In 2000, he joined the Torrance Fire Department. There were a “handful” of other Black firefighters, Stewart said, but they have since retired or transferred, and he is now the only one.
Racial bullying has been a problem in some fire departments, but Stewart said he hasn’t had issues.
After living in Corona, Stewart returned to Brea again in 2018, while the city was in the midst of a racial reckoning.
A battle was underway over renaming Fanning Elementary. Education pioneer William E. Fanning’s name had surfaced on a list of O.C. Ku Klux Klan members from the 1920s.
School board meetings grew increasingly tense, and the Fanning family disputed the veracity of the Klan list. A study by the Brea Museum and Historical Society questioned Fanning’s Klan membership and stressed that there was no city ordinance codifying the “sundown” rules.
In early 2019, the school board voted to keep the Fanning name. But the following year, after the nationwide protests against George Floyd’s murder came to downtown Brea, the Fanning family asked the board to rename the school.
The Brea historical society has since joined the “Unvarnished” project, which published a history of the city, describing its origins as an oil town that adopted covenants prohibiting people of African, Chinese and Japanese descent from living there.
Sundown town practices “helped maintain Brea’s mostly white population,” the history said, citing a resident, Alice Thompson, who said in 1982 that there had once been no Black people in the town and that the Ku Klux Klan was widespread in the 1920s.
“An official ordinance was unnecessary as residents clearly understood that Black people were not welcome overnight,” the “Unvarnished” history said.
Stewart said he stayed out of the Fanning Elementary controversy. But he doesn’t gloss over the city’s past.
“If you have a ‘sundown town,’ you’re probably going to have members of the KKK in leadership positions,” Stewart said. “I’m always one of those people that says you should not forget history.”
Stewart remembers watching the movie “Back to the Future” as a boy. In one scene set in the 1950s, a diner owner scoffed, “A colored mayor? That’ll be the day.”
Stewart’s mother explained to him what a mayor’s job is and said, “You can be whatever you want to be, if you make the right decisions and work hard.”
The lesson stayed in the back of his mind, but he didn’t seriously consider running for office until recently, as he neared retirement as a firefighter.
Serving on the council comes with a stipend of about $680 a month but is essentially a volunteer position.

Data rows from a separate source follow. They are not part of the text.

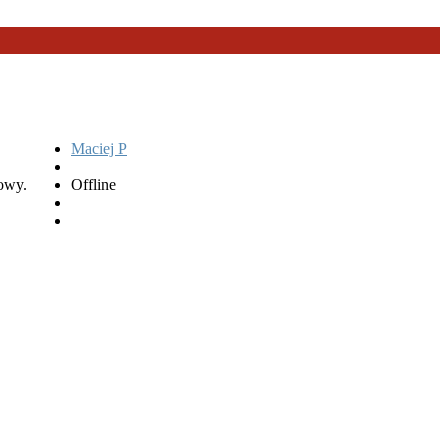
Maciej P
mowy.
Offline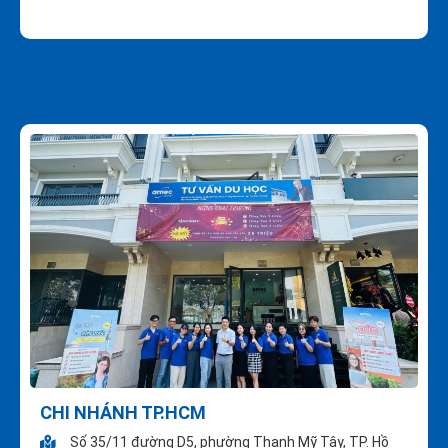
CHI NHÁNH TP.HCM
Số 35/11 đường D5, phường Thạnh Mỹ Tây, TP. Hồ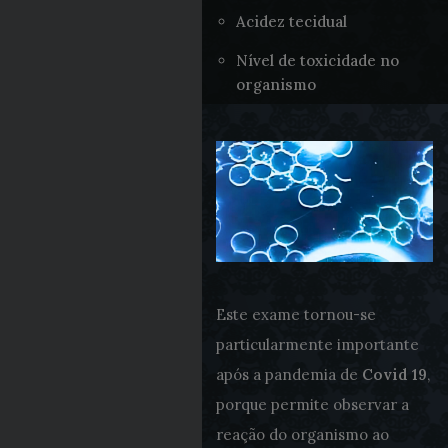
Acidez tecidual
Nível de toxicidade no
organismo
Este exame tornou-se
particularmente importante
após a pandemia de
Covid 19
,
porque permite observar a
reação do organismo ao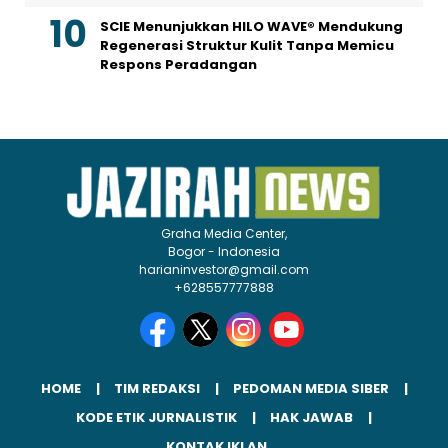
SCIE Menunjukkan HILO WAVE® Mendukung
Regenerasi Struktur Kulit Tanpa Memicu
Respons Peradangan
Graha Media Center,
Bogor - Indonesia
harianinvestor@gmail.com
+628557777888
HOME
TIM REDAKSI
PEDOMAN MEDIA SIBER
KODE ETIK JURNALISTIK
HAK JAWAB
KONTAK IKLAN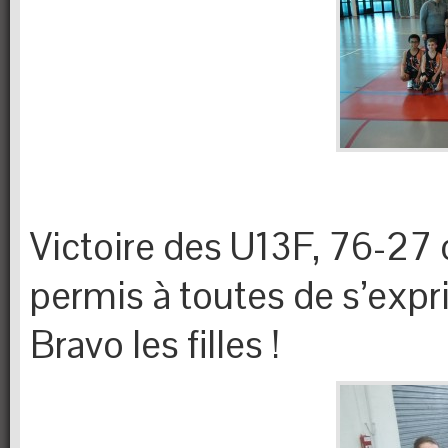
Victoire des U13F, 76-27 
permis à toutes de s’expr
Bravo les filles !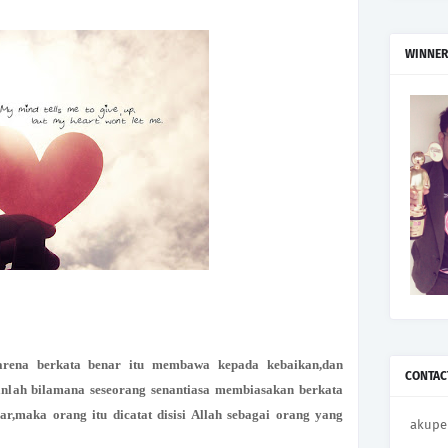
WINNER
karena berkata benar itu membawa kepada kebaikan,dan
CONTAC
nlah bilamana seseorang senantiasa membiasakan berkata
r,maka orang itu dicatat disisi Allah sebagai orang yang
akupe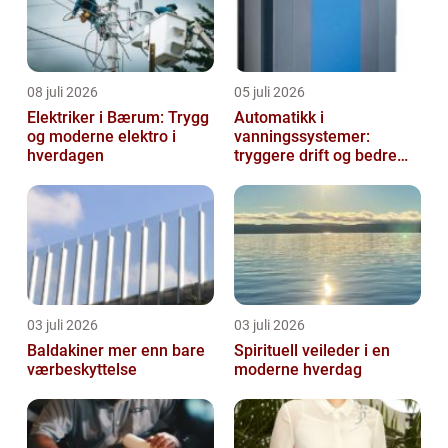
08 juli 2026
05 juli 2026
Elektriker i Bærum: Trygg
Automatikk i
og moderne elektro i
vanningssystemer:
hverdagen
tryggere drift og bedre
utnyttelse av vann
03 juli 2026
03 juli 2026
Baldakiner mer enn bare
Spirituell veileder i en
værbeskyttelse
moderne hverdag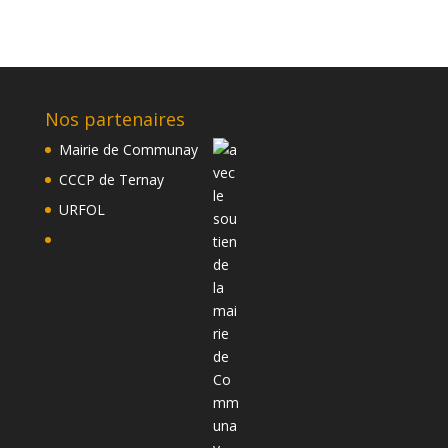
Nos partenaires
Mairie de Communay
CCCP de Ternay
URFOL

“I certainly want to be a good custodian of what Brea has already accomplished, whether it be fiscally or keeping Brea’s crime rate low,” he said. “I just want to be able to invest my time in Brea and serve the city that I love and that has given me so much opportunity.”
After taking the oath of office in December, Stewart addressed the audience and his fellow council members. He spoke about being raised in poverty by an immigrant single mother. He didn’t mention the racial milestone.
Brea Councilmember Steve Vargas, a Republican, supported Stewart’s candidacy. Voters wanted a fresh face on a council dominated by long-term incumbents, Vargas said.
“Our city has been incredibly diverse,” Vargas said. “We’ve got to make some positive changes in the future. We elected somebody that shows people want a change.”
Stewart won’t be the only Black official in Brea — the city attorney, the community development director and the city clerk are all Black.
“Is it a surprise my brother got elected? No,” said Stewart’s twin brother, Ed. “But my brother has to be relieved that we have come a long way. So has Brea.”